'''

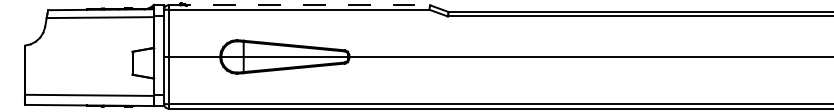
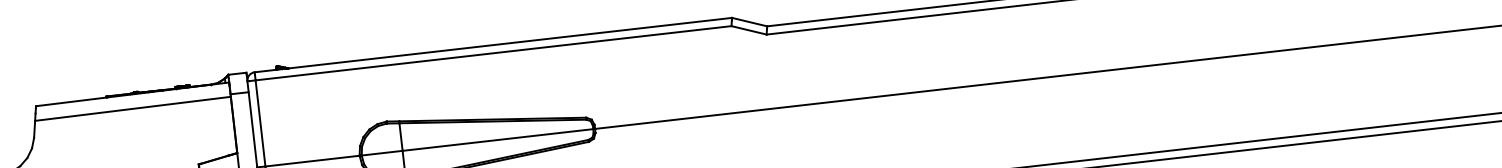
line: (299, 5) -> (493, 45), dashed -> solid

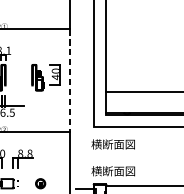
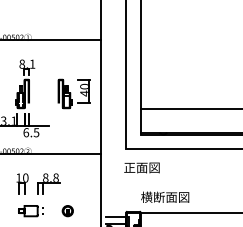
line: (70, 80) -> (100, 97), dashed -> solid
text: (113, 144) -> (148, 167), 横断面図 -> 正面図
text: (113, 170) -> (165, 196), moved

'''
'''

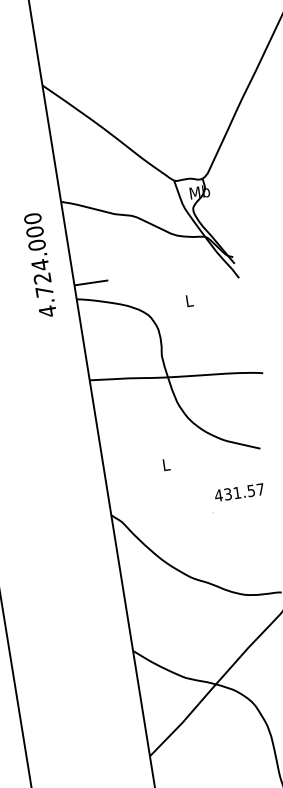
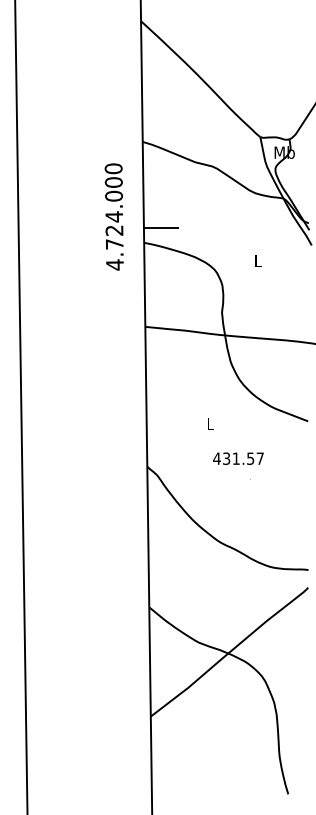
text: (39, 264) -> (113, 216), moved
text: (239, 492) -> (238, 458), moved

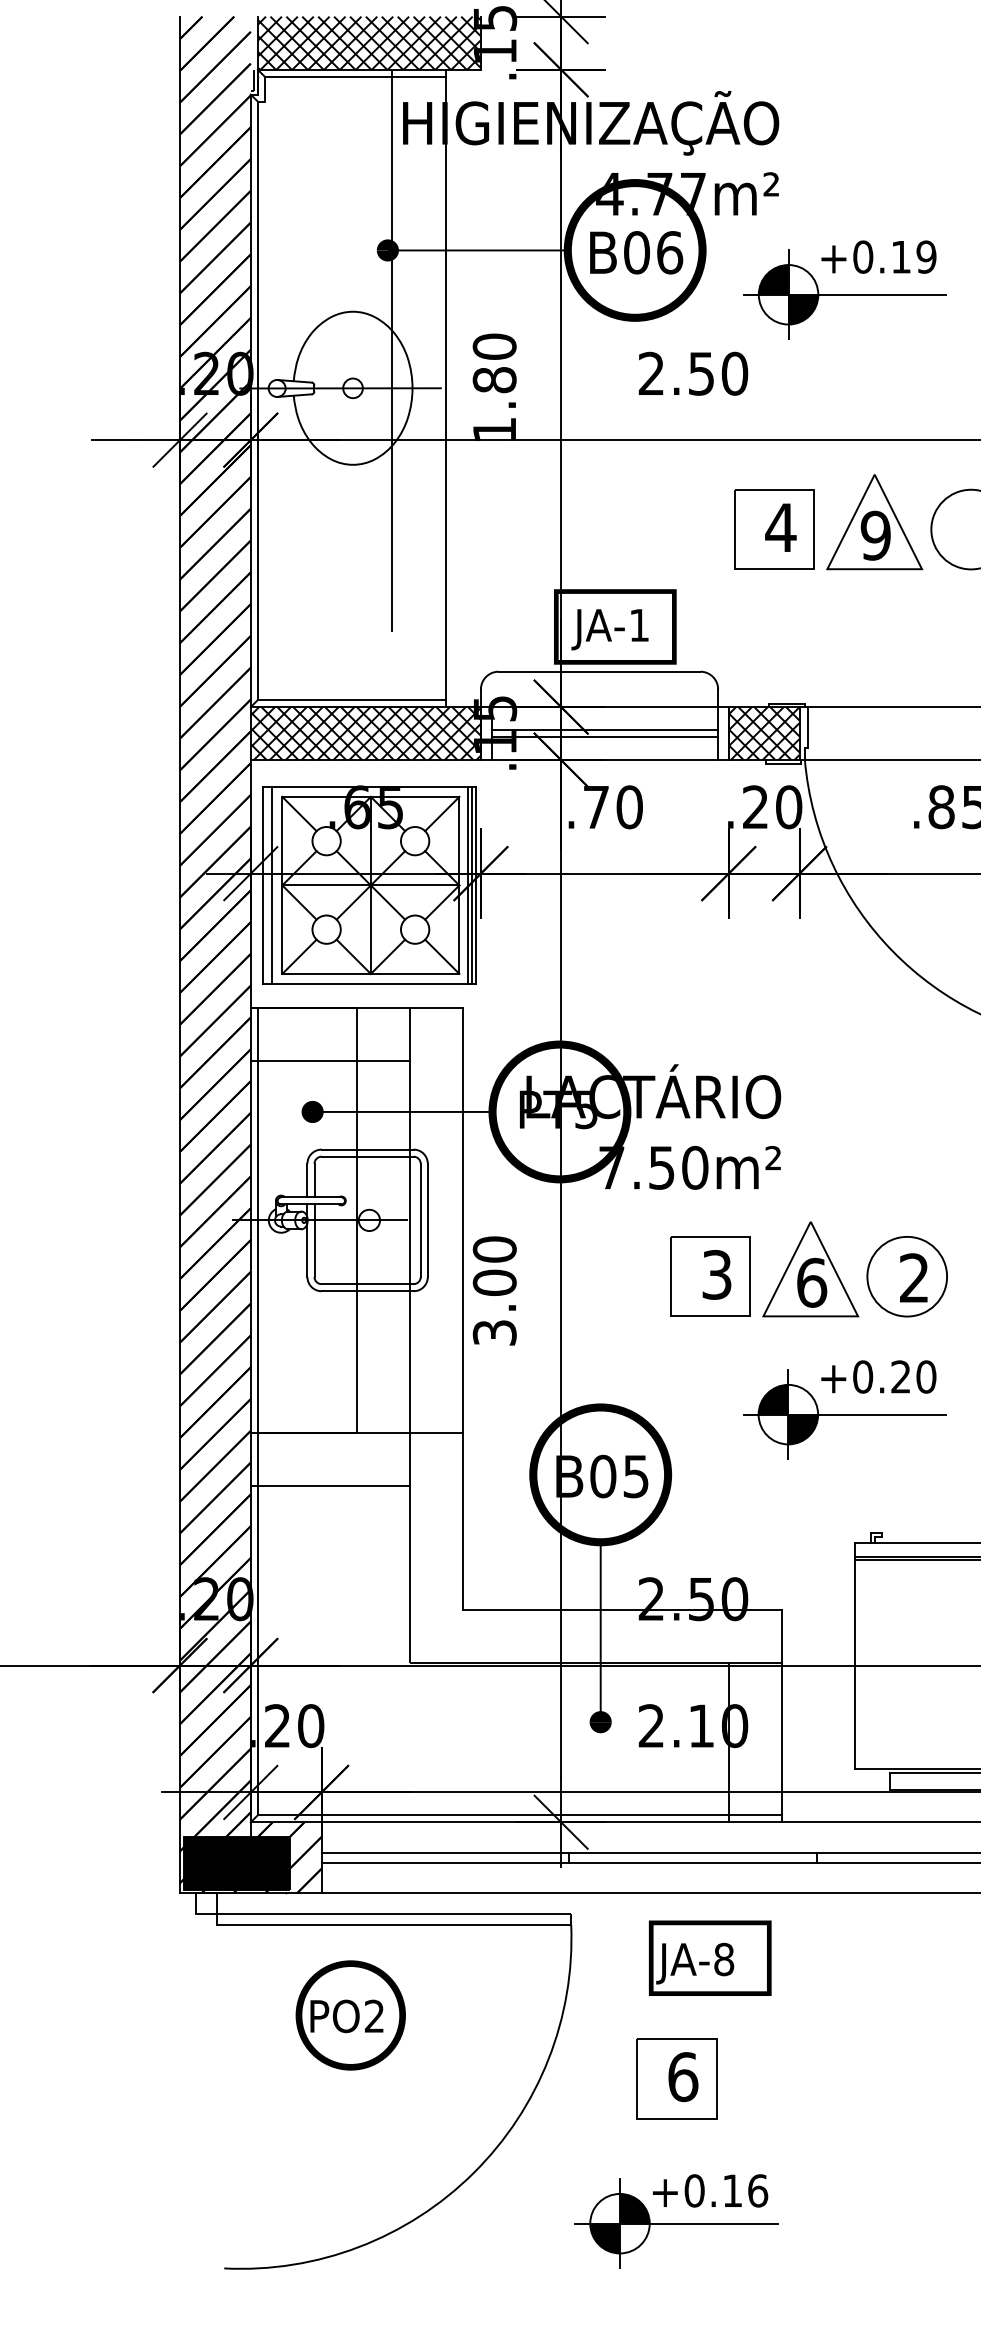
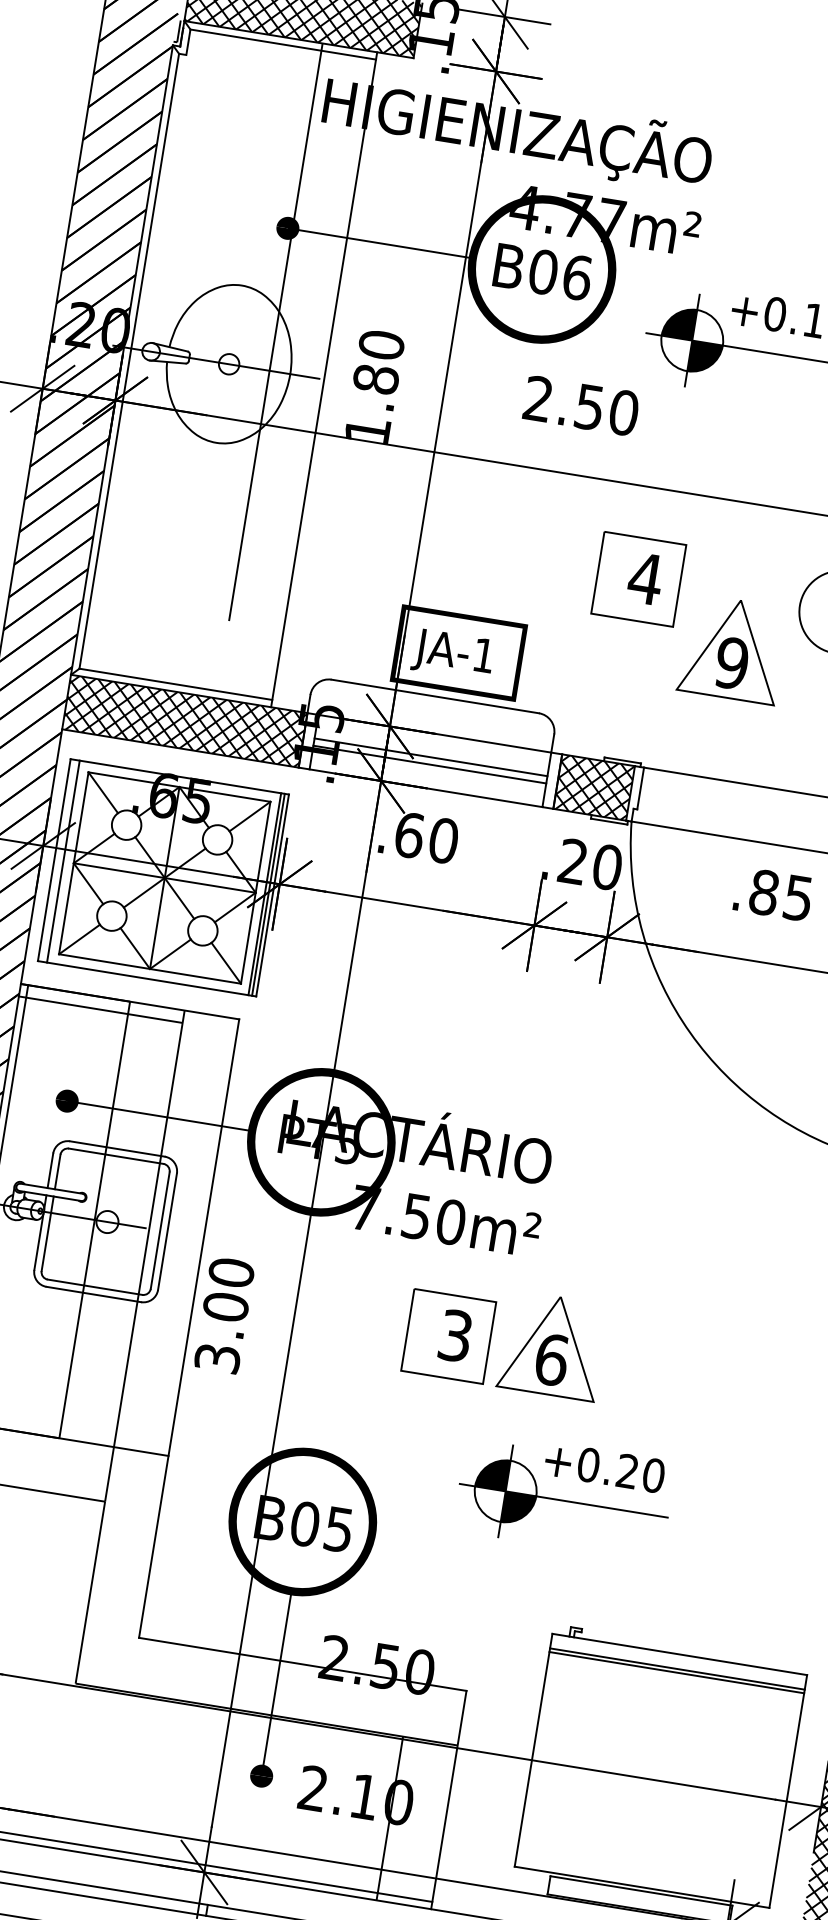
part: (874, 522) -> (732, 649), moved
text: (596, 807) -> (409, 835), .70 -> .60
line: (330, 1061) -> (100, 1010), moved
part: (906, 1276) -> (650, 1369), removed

'''

Exercise aim = Report how many lines in the data include the string "solid", giving nothing but that number.

Task answer = 2